▶
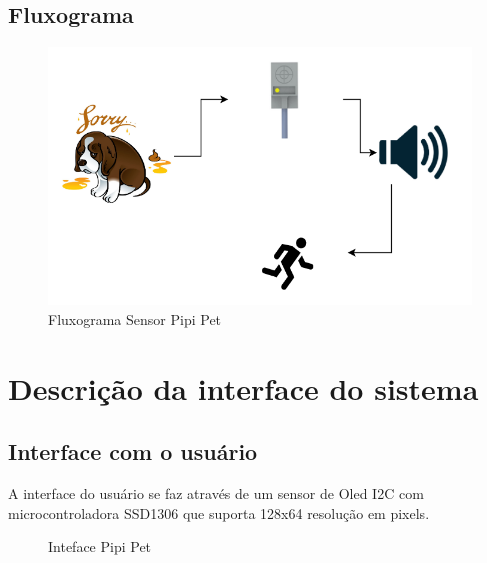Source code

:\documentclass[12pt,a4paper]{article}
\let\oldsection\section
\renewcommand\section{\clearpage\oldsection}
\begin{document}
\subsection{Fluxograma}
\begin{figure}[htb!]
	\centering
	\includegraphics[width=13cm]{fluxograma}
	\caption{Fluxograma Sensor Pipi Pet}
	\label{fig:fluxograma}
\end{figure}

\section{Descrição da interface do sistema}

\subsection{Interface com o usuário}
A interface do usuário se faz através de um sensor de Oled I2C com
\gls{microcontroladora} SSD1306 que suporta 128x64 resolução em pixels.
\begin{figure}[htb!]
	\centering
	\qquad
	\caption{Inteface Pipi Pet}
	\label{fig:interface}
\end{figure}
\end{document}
◀
▶
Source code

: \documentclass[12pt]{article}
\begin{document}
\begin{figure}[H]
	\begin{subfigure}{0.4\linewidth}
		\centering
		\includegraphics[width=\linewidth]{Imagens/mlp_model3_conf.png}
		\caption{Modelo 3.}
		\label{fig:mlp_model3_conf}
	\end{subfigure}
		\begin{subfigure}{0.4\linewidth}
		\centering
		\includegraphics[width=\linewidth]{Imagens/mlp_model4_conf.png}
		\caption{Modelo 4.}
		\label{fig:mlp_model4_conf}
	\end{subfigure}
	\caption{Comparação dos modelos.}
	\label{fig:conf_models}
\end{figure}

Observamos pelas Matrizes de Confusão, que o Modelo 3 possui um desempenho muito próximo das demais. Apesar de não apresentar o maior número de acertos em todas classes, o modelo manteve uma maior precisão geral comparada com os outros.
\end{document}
◀
◆ **ACTIVITY**
Take every line from the records that holds "documentclass" and copy it down.

◆ **RESPONSE TO THIS TASK**
:\documentclass[12pt,a4paper]{article}
: \documentclass[12pt]{article}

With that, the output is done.